Problem A —
In the passage on AVR's proposed Edmonton station, what would the smaller group recruited by the Aboriginal Voices Advisory Circle be called?
Problem B —
Carry on the passage on AVR's proposed Edmonton station from the point where it stops.

AVR noted that the AVRN network is dependent upon national advertising. It suggested that the network's national advertising revenues would be enhanced by having an affiliate station in Edmonton, which is a desirable market for national advertisers. The applicant further stated that the projected increase in the network's national advertising revenue would defray the costs of operating the Edmonton station. AVR did not propose to solicit local Edmonton advertising initially. It stated that it would request prior approval from the Commission to solicit local advertising if its plans change.
 

Advisory Circle

17.

AVR's main advisory board, the Aboriginal Voices Advisory Circle, is made up of people from across Canada in different professions. This advisory board would promote and publicize the radio station's programming, gather material for AVRN and recruit members for a smaller group to be known as the Edmonton Media Advisory Circle. The smaller group would communicate the particular needs and interests of the local Aboriginal community to the network, and provide feedback and advice to the network on the programming needs of the Edmonton audience.
 

Employment equity

18.

AVR stated that it is essentially a gender-balanced organization with an Aboriginal component and, if licensed to operate in Edmonton, it would have every intention of including persons with disabilities in its staff. The applicant added that, while the staff of the proposed station would be predominantly Aboriginal and there would be requirements for knowledge of Aboriginal issues for some positions, qualified non-Aboriginal candidates would certainly be considered for employment. It further indicated that it has drafted an employment equity policy that recognizes women, Aboriginal peoples, persons with a disability and visible minorities.

Extracted data entries —

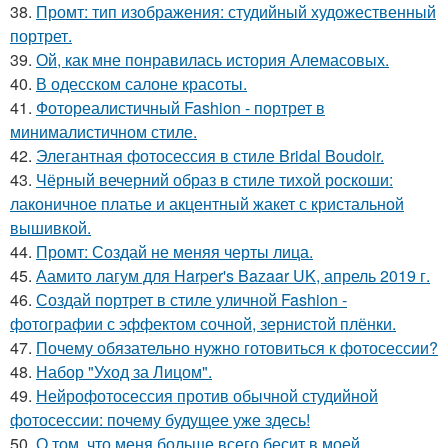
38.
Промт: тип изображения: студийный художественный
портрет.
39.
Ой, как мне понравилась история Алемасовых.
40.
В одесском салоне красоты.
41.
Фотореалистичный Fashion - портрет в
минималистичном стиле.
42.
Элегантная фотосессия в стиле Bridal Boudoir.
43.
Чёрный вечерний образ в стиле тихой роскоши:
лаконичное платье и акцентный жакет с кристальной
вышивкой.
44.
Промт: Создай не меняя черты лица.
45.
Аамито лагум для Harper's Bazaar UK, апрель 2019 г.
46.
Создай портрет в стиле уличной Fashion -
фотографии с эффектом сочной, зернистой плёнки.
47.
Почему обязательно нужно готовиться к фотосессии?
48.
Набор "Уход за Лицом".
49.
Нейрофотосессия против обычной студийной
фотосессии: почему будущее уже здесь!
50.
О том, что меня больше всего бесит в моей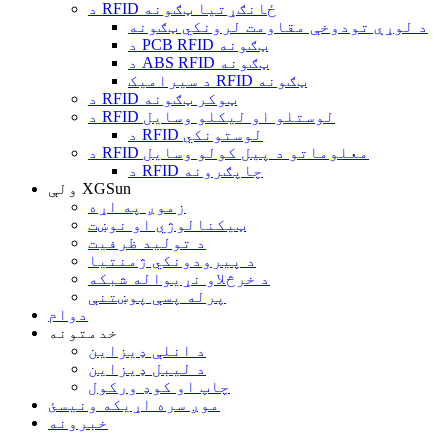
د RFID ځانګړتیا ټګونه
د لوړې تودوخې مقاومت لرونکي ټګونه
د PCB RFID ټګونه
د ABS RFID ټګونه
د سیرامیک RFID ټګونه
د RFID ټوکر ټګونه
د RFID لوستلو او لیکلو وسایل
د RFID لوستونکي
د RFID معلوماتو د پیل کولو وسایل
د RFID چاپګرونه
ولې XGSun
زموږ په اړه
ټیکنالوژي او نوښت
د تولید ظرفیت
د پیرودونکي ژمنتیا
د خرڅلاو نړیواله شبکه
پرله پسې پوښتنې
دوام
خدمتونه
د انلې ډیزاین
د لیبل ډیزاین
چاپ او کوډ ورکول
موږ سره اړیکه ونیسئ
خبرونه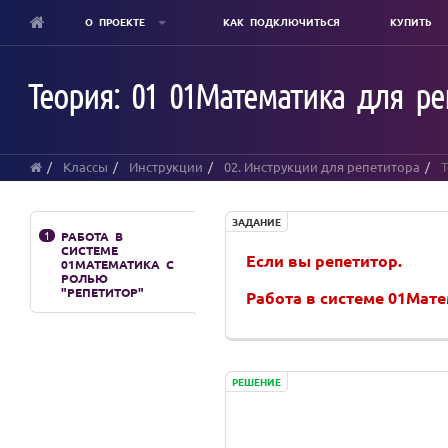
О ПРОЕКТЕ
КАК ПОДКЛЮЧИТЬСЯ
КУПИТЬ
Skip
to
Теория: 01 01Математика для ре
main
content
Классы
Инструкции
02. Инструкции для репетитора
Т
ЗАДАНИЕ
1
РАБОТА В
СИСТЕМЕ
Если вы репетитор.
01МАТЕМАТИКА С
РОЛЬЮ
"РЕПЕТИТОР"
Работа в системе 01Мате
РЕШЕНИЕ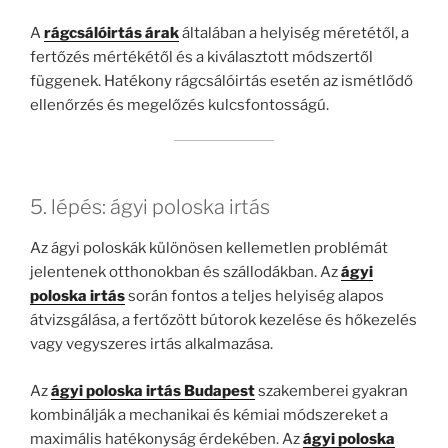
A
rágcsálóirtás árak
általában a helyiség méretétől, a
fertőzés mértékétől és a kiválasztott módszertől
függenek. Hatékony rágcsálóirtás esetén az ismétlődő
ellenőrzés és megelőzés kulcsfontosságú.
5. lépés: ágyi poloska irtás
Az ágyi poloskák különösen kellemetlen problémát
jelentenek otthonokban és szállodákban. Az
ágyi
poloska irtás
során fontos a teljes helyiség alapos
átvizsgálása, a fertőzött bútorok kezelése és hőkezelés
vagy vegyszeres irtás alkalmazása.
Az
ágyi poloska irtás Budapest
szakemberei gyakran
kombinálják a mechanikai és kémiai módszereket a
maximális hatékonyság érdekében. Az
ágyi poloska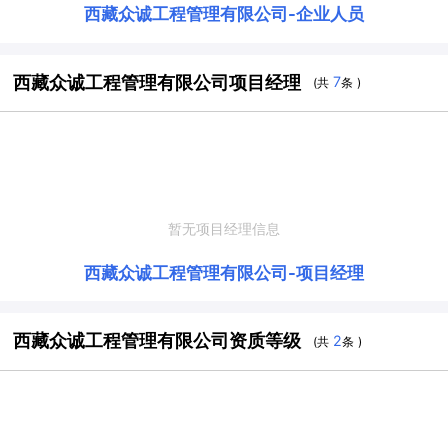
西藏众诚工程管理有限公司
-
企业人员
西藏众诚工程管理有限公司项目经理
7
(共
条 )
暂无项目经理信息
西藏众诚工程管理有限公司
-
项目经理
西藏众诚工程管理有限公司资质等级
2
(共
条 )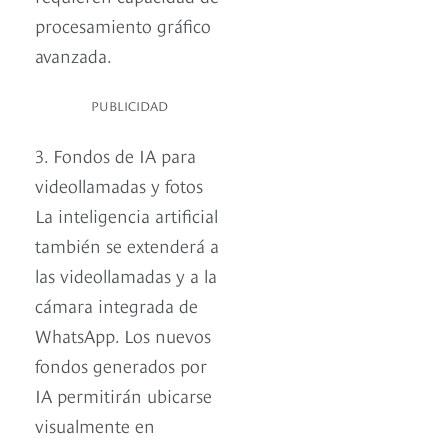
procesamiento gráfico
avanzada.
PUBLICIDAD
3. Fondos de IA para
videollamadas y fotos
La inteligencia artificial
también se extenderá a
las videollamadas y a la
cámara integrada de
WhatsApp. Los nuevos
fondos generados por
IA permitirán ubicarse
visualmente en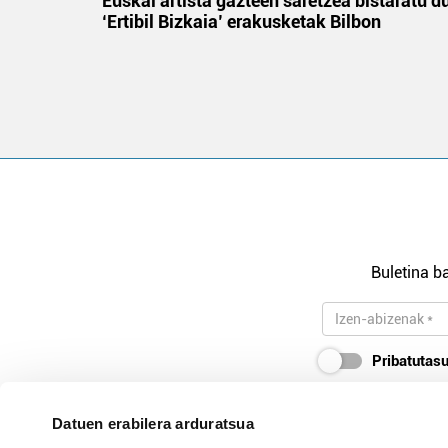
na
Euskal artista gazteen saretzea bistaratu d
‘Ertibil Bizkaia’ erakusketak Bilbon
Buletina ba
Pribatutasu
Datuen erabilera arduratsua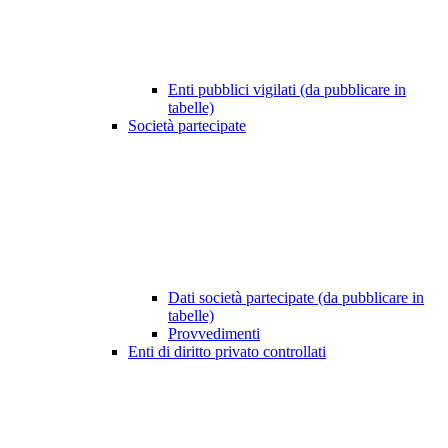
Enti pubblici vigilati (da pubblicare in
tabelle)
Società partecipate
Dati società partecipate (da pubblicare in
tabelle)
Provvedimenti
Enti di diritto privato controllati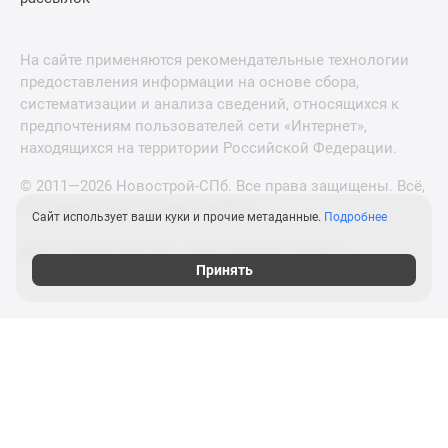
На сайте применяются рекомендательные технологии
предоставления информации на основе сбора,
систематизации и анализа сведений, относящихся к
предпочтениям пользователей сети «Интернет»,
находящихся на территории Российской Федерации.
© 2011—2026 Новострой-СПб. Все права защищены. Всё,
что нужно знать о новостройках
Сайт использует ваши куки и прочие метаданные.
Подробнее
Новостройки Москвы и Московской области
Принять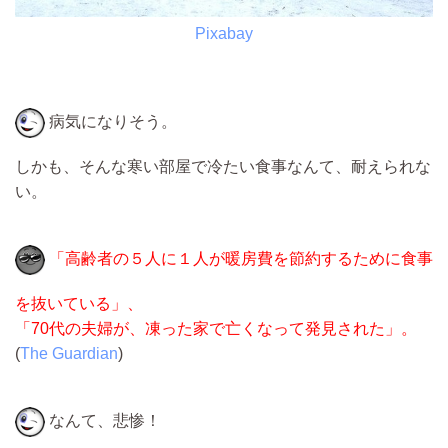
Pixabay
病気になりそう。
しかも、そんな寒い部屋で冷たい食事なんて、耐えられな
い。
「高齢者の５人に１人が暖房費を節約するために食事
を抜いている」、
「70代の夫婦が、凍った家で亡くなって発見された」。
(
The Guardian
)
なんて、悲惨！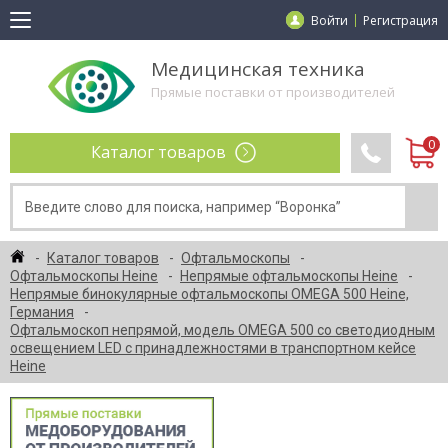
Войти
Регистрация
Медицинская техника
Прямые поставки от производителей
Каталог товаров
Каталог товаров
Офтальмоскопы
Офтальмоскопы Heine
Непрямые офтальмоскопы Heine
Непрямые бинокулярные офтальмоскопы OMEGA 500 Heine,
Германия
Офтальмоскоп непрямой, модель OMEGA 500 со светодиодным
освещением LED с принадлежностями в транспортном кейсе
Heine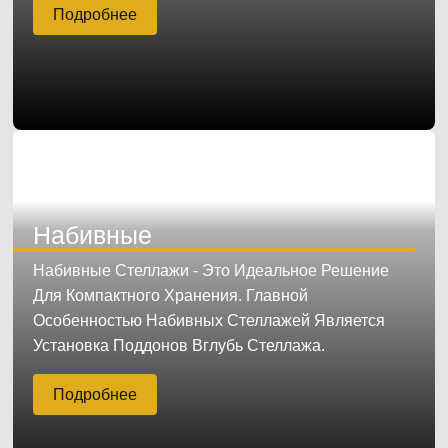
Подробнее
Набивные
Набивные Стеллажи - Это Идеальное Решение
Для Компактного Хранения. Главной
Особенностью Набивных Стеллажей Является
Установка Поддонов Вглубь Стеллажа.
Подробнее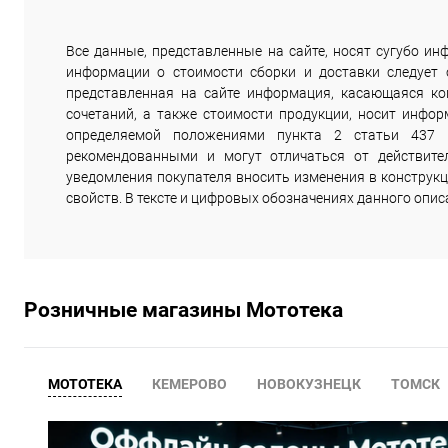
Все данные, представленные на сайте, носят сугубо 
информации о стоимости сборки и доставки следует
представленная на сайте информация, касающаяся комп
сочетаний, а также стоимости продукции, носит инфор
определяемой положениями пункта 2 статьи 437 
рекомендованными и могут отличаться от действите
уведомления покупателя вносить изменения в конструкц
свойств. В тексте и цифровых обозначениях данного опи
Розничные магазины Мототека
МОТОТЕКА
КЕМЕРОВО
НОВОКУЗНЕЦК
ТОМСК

Output A —
The Edmonton Media Advisory Circle.

Output B —
 

The Commission's analysis and determination

19.

As set out inPublic Notice 2004-23, the Commission is satisfied that AVR's proposal will not have a significant negative financial impact on any existing local Edmonton radio station, and that the entry of AVR into the Edmonton market will not change the competitive balance of that market.

20.

The Commission considers that the business plan presented by AVR is satisfactory.

21.

With respect to the applicant's plans for Canadian talent development, the Commission is aware that, as a not-for-profit station, the proposed undertaking would not be able to dedicate a budget to financial assistance for talent development initiatives comparable to those of commercial radio stations. The Commission notes, however, the applicant's plans for the development of Canadian talent, and agrees that by providing increased airplay for Aboriginal musicians, the station will benefit the careers of Aboriginal artists.

22.

Further, the Commission is satisfied that the programming service proposed by AVR is consistent with the objectives of the Broadcasting Act (the Act), in particular its call for the provision of programming reflective of Canada's Aboriginal cultures.

23.

The Commission therefore approves the application by Aboriginal Voices Radio Inc. for a broadcasting licence to carry on a radio programming undertaking in Edmonton providing programming in English and Aboriginal languages at 89.3 MHz (channel 207C1) with an effective radiated power of 100,000 watts.

24.

The Commission is imposing requirements, as conditions of licence, consistent with the licences previously issued to AVR, that the applicant adhere to commitments to provide, in each broadcast week, a minimum of 2% of all programming and a minimum of 2% of all vocal musical selections in a Canadian Aboriginal language. Also consistent with the applicant's commitments, the Commission is imposing conditions of licence requiring that the applicant broadcast a minimum of nine hours of original local programming during each week, that a minimum of 25% of all programming each week be devoted to spoken word programming, and that a minimum of 25% of all musical selections each week be composed or performed by Canadian Aboriginal artists. In addition, the Commission is imposing a condition of licence requiring that a minimum of 35% of all popular music broadcast be Canadian.

25.

In accordance with AVR's commitment, the Commission expects the applicant to file with the Commission a list of the members of the Edmonton Media Advisory Circle, within six months of the date of this decision.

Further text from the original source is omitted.